The films of Bill Mousoulis
(1999, 77 mins, 16mm, color, sound on film)
D.O.P.: Con Filippidis; Production Designer: Ellen Mac Lennan; Music: Bill McDonald and Shane O'Mara
Featuring: Juliet Hone, Belinda O'Connor, Paul Wilson, Rad Rudd, Monica Pereira, Fiona Latham, Carlo San Giorgio.
Genre: narrative drama
Available on DVD for purchase
Synopsis: Several interconnecting stories of love, loss, desire and despair, among both gay and straight characters. The main story concerns Anna, a successful but lonely novelist, who falls for Finola, a vivacious young writing student, who is involved with the troubled Cindy. Paul, keen on Anna, is pursued by Martin; and Evan and Skye, a young couple, experience problems.
Screenings: 5, including: "NovaDose", Cinema Nova, Melbourne, May 2001; 10th Brisbane International Film Festival, August 2001.
"All I see are
some terrible Z-grade porn movie sex scenes, mildly okay postcard shots
that have no bearing on the plot, and the usual wooden, dull and uninspiring
dialogue that Bill delivers."
"Quiet, evocative and distinctive." - Philippa Hawker, "Working in the Realm of the Senses", The Age, May 16, 2001.
"Desire's art is located in visual style, performance and narrative structure with a stress on character rather than plot, on interior lives rather than theatrical projection, on ambience rather than action and spectacle." - program notes, 10th Brisbane International Film Festival, August 2001.
"With its emblematic characters, Desire marks out various, intersecting paths of desire, almost a philosophy of desire.

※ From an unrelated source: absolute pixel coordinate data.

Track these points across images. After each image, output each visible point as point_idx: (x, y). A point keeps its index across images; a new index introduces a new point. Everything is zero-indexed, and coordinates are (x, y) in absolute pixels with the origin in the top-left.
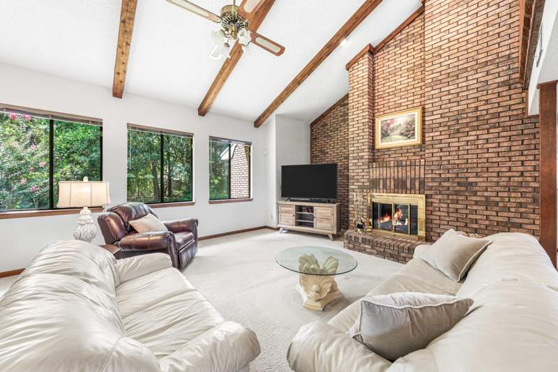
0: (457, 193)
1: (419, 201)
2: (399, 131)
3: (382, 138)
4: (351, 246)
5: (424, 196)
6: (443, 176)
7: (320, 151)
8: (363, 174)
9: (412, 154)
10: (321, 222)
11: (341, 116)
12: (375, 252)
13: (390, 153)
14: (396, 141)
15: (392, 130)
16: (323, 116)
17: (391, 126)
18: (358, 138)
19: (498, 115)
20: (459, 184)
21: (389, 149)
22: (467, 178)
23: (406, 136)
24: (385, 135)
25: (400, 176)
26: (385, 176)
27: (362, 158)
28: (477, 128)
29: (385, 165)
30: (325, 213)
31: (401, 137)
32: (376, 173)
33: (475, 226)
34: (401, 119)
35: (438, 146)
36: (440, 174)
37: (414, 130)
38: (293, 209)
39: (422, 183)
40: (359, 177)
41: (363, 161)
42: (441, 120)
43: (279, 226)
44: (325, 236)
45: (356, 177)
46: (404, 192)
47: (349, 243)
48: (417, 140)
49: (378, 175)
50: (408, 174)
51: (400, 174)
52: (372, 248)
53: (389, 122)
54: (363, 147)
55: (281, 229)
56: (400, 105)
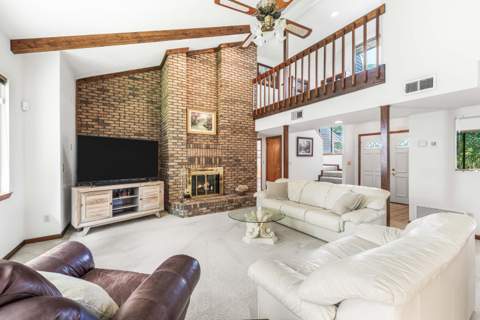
0: (235, 165)
1: (220, 171)
2: (203, 123)
3: (192, 125)
5: (222, 168)
8: (182, 152)
9: (210, 141)
11: (130, 89)
12: (210, 210)
13: (197, 138)
14: (200, 129)
15: (199, 121)
17: (198, 118)
18: (178, 121)
19: (246, 128)
20: (236, 161)
22: (238, 157)
23: (207, 128)
24: (194, 123)
25: (208, 155)
26: (199, 155)
28: (241, 132)
29: (199, 147)
31: (204, 128)
32: (192, 152)
33: (240, 182)
34: (204, 116)
35: (227, 138)
36: (228, 155)
37: (211, 125)
39: (220, 160)
40: (178, 155)
41: (182, 141)
43: (81, 226)
44: (152, 216)
45: (176, 155)
46: (211, 166)
48: (213, 132)
49: (194, 154)
50: (213, 154)
52: (207, 209)
53: (196, 114)
54: (182, 130)
56: (203, 105)
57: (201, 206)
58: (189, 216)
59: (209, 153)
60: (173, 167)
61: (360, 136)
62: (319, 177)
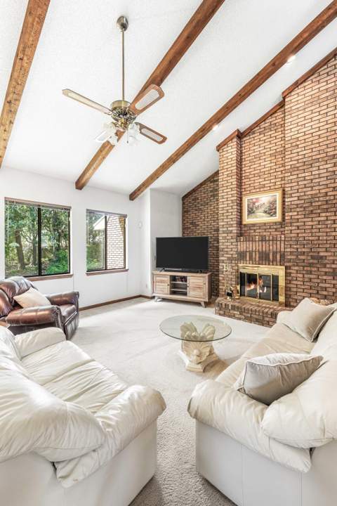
0: (311, 265)
1: (280, 271)
2: (263, 209)
3: (248, 215)
4: (222, 312)
5: (284, 267)
6: (299, 250)
7: (192, 223)
8: (231, 247)
9: (274, 230)
10: (194, 290)
11: (211, 191)
12: (243, 317)
13: (255, 228)
14: (261, 218)
15: (257, 208)
16: (194, 190)
17: (256, 204)
18: (228, 214)
20: (313, 257)
21: (254, 225)
22: (319, 252)
23: (269, 213)
24: (251, 212)
25: (264, 249)
26: (251, 249)
27: (231, 232)
29: (251, 239)
30: (197, 283)
31: (264, 214)
32: (243, 246)
33: (325, 293)
34: (264, 199)
35: (295, 224)
36: (297, 249)
37: (275, 209)
38: (167, 279)
39: (283, 256)
40: (228, 250)
41: (232, 235)
42: (298, 202)
43: (154, 295)
44: (198, 304)
45: (226, 250)
46: (267, 263)
47: (220, 310)
48: (278, 218)
49: (245, 248)
50: (271, 247)
51: (264, 247)
52: (241, 314)
53: (254, 200)
54: (232, 222)
55: (156, 298)
56: (264, 186)
57: (234, 308)
59: (265, 247)
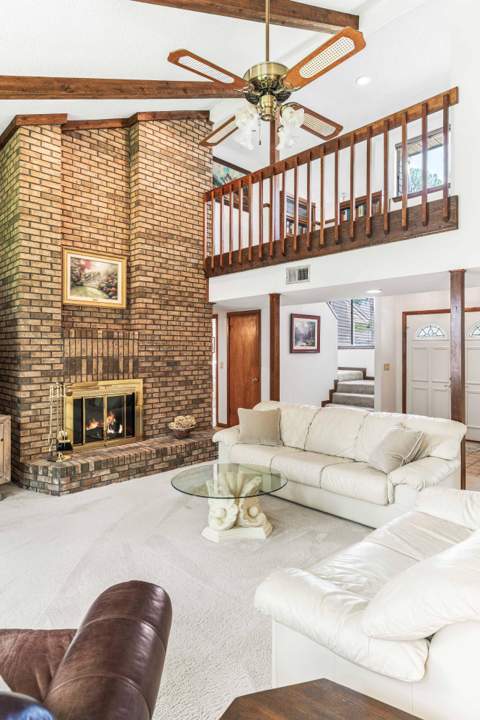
0: (167, 374)
1: (136, 386)
2: (98, 283)
3: (72, 287)
5: (141, 381)
6: (155, 354)
8: (51, 348)
9: (112, 321)
13: (83, 314)
14: (93, 297)
15: (88, 278)
17: (87, 271)
18: (42, 278)
19: (191, 295)
20: (169, 364)
21: (80, 308)
22: (173, 357)
23: (107, 293)
24: (77, 283)
25: (111, 353)
26: (89, 354)
27: (49, 317)
28: (180, 304)
29: (90, 335)
31: (99, 293)
32: (74, 348)
33: (179, 408)
34: (100, 266)
35: (151, 316)
36: (153, 352)
37: (116, 287)
39: (136, 363)
40: (43, 355)
41: (52, 323)
45: (38, 355)
46: (116, 377)
48: (119, 301)
49: (78, 350)
50: (121, 350)
51: (111, 350)
52: (112, 473)
53: (83, 263)
54: (52, 298)
56: (96, 243)
57: (99, 466)
58: (72, 491)
60: (30, 381)
61: (405, 314)
62: (332, 392)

It is a little like Gilles Deleuze's reveries on the 'shapes' of narrated lives conjured by Kenji Mizoguchi or Jacques Rivette … This play of shapes necessitates a new narrative structure … "Everything can be put into a film. Everything should be put into a film". This 1967 motto of Jean-Luc Godard's is perhaps the most lasting aspect of the entire nouvelle vague legacy in its international spread. Bill's work has, increasingly over the past few years, been marked by the kind of freedom in content and style associated with (yesterday) Skolimowski, (today) Wong Kar-wai, or (for ever) Godard. This where any thesis about Bill's general 'unexpressionism' breaks down. There are many moments and aspects in Desire that 'break the system' of Bressonian minimalism or Rossellinian observation." - "Homage (No.2) to Bill Mousoulis" by Adrian Martin, Senses of Cinema, Issue 14, June 2001.
"The characters, akin to displaced memories, come and go in dream-like reality … An ambitious mosaic in hushed tones." - Double Exposure: Films by Bill Mousoulis and Mark La Rosa by Bill Craske, Senses of Cinema, Issue 32, July 2004.